Cherusseri Namboothiri was a 15th-century Malayalam poet who belonged to Kolathunadu, in present-day North Malabar region of Kerala. He was a court poet of Udaya Varma (1446–1475) and the author of Krishna Gadha, a poem which is considered a landmark in the development of Malayalam literature.

Cherussheri is the illam he was adopted from kanjirangad near the famous Kanjirangad Vaidyanatha Mahadeva Kshetram to vadakara

Neelakandan Nampoothiri is the real authentic name and it was found by Acharyan Vinod in his Travelogue and book about Perinchelloor the name for thaliparamb titled "Perinchelloor Peruma"

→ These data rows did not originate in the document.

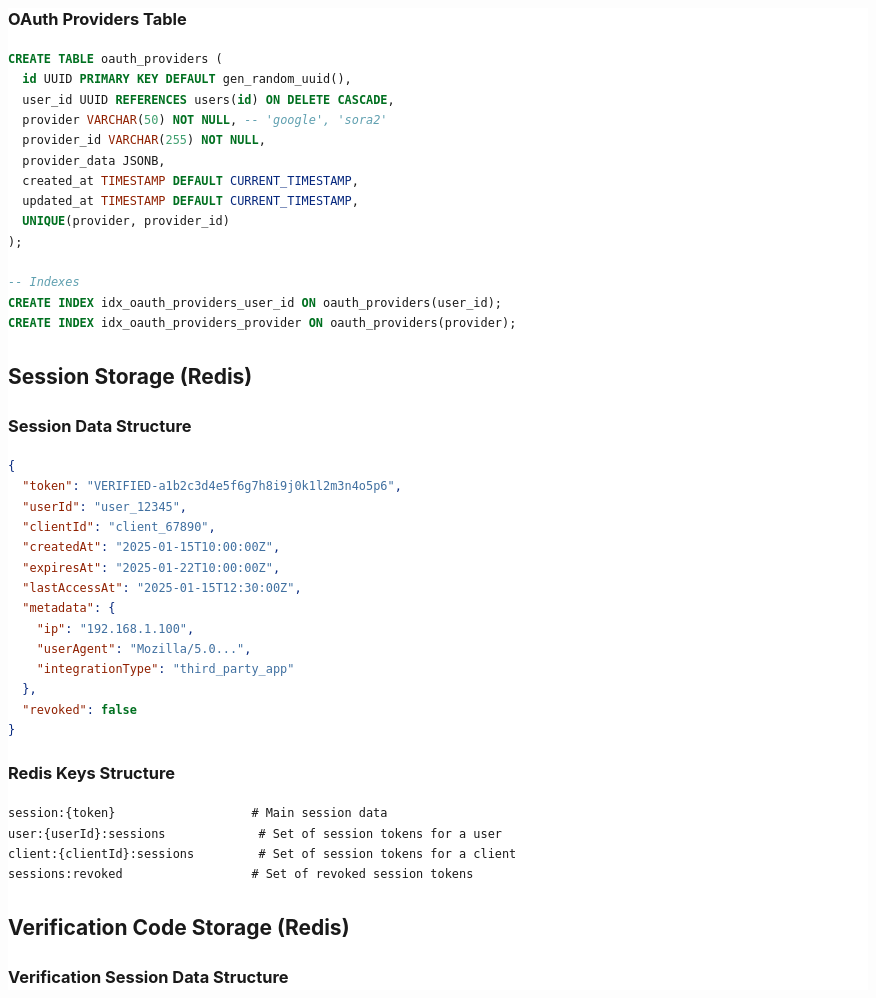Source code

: ### OAuth Providers Table

```sql
CREATE TABLE oauth_providers (
  id UUID PRIMARY KEY DEFAULT gen_random_uuid(),
  user_id UUID REFERENCES users(id) ON DELETE CASCADE,
  provider VARCHAR(50) NOT NULL, -- 'google', 'sora2'
  provider_id VARCHAR(255) NOT NULL,
  provider_data JSONB,
  created_at TIMESTAMP DEFAULT CURRENT_TIMESTAMP,
  updated_at TIMESTAMP DEFAULT CURRENT_TIMESTAMP,
  UNIQUE(provider, provider_id)
);

-- Indexes
CREATE INDEX idx_oauth_providers_user_id ON oauth_providers(user_id);
CREATE INDEX idx_oauth_providers_provider ON oauth_providers(provider);
```

## Session Storage (Redis)

### Session Data Structure

```json
{
  "token": "VERIFIED-a1b2c3d4e5f6g7h8i9j0k1l2m3n4o5p6",
  "userId": "user_12345",
  "clientId": "client_67890",
  "createdAt": "2025-01-15T10:00:00Z",
  "expiresAt": "2025-01-22T10:00:00Z",
  "lastAccessAt": "2025-01-15T12:30:00Z",
  "metadata": {
    "ip": "192.168.1.100",
    "userAgent": "Mozilla/5.0...",
    "integrationType": "third_party_app"
  },
  "revoked": false
}
```

### Redis Keys Structure

```
session:{token}                   # Main session data
user:{userId}:sessions             # Set of session tokens for a user
client:{clientId}:sessions         # Set of session tokens for a client
sessions:revoked                  # Set of revoked session tokens
```

## Verification Code Storage (Redis)

### Verification Session Data Structure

Cherusseri Namboothiri is believed to have lived between 1375 and 1475 CE. He was born in Kanathoor village in Kolathunadu or Kolaththiri Desam (now in Vadakara, Kozhikode district, Kerala). Several scholars like P. K. Narayana Pillai and P. Govinda Pillai hold the view that Cherusseri was the name of the Namboothiri's ancestral house (Illam). However, according to T. K. Balakrishnan Nair, there were 12 cheris in Kolathnadu and the smallest of them was called Cheru-Cheri (Cheru-small; Cheri-an extent of a place) which has finally taken the form of Cherusseri. There aren't many details recorded in history about the life of this poet. There is some dispute about the author's name and his identity. Some scholars are of opinion that he was the same as the Punam Namboothiri of the Champu literature. The difference between the style of Krishna Gadha and that of any of the Champus however refutes this argument. A few lines in the opening stanzas of Krishna Gadha clarify that he was a court poet in the palace of the king Udaya Varma, who then ruled Kolathunadu: "Paalaazhi maathuthaan paalichchu porunna Kolathu Nathan Udayavarman Aajnaye cholliyaal ajnanaayullava njaan Praajnaayingane bhaavichchappol" (When the king who rules the Kolath dhesam commands, the ignorant me pretend to be a talented one). Cherusseri's living period has been decided based on the historical record of King Udayavarman's period of reign.

His story about Akruran visiting Ambadi to meet kannan is very famous. His various thoughts Are Portrayed in this story. Krishna Gadha is a long poem of epical dimensions written at the behest of Udaya Varma. It is the first Maha Kavya in Malayalam. Udaya Varma rewarded him with the title Veerasrinkhala and other honors. Cherusseri is the originator of the Gadha style of poetry in Malayalam. Krishna Gadha is the detailed description of the boyhood pranks of Lord Krishna based on the 10th canto of Śrīmad Bhāgavatam, an early Puranic text. Cherusseri's importance lies in his clear inclination towards native tongue, by which his poetry became popular among the people of Kerala. With the writing of Krishna Gadha, the validity of the use of spoken Malayalam for literary purposes received its ultimate justification. Unlike the language of Cheeraman's Ramacharitam and the works of the Niranam poets, the language of Krishna Gadha marks the culmination of a stage of evolution. This work has been respected by the people of Kerala similar to Thunchaththu Ezhuthachan's Adhyathmaramayanam (Ezhuthachan is known as the father of modern Malayalam literature). The legend is that Cherusseri was inspired by a lullaby and followed the same metrical pattern for the composition of Krishna Gadha. It is written in a melodious metre known as manjari.

Krishna Gadha is used in India for daily recitation as an act of worship of Krishna during the Malayalam month Chingam (August–September) by devout Malayali Hindus. The sonorous poetry Krishna Gadha depicts the exploits of Lord Krishna. It is in Krishna Gatha that we see a diction which is similar to that of the present day. The theme deals with the story of Lord Krishna. The sweet and tender aspects of maternal love are wonderfully portrayed in this work. As there are lengthy beautiful descriptions with lavish use of adjectives throughout the poetical work, the composition is quite interesting and enjoyable. Feelings of passion, devotion, humor, and warmth are all discovered at a superior level, singly in a natural style and with equal measure. Other than Krishna Gadha, Bharatha Gadha is also considered to be Cherusseri's composition.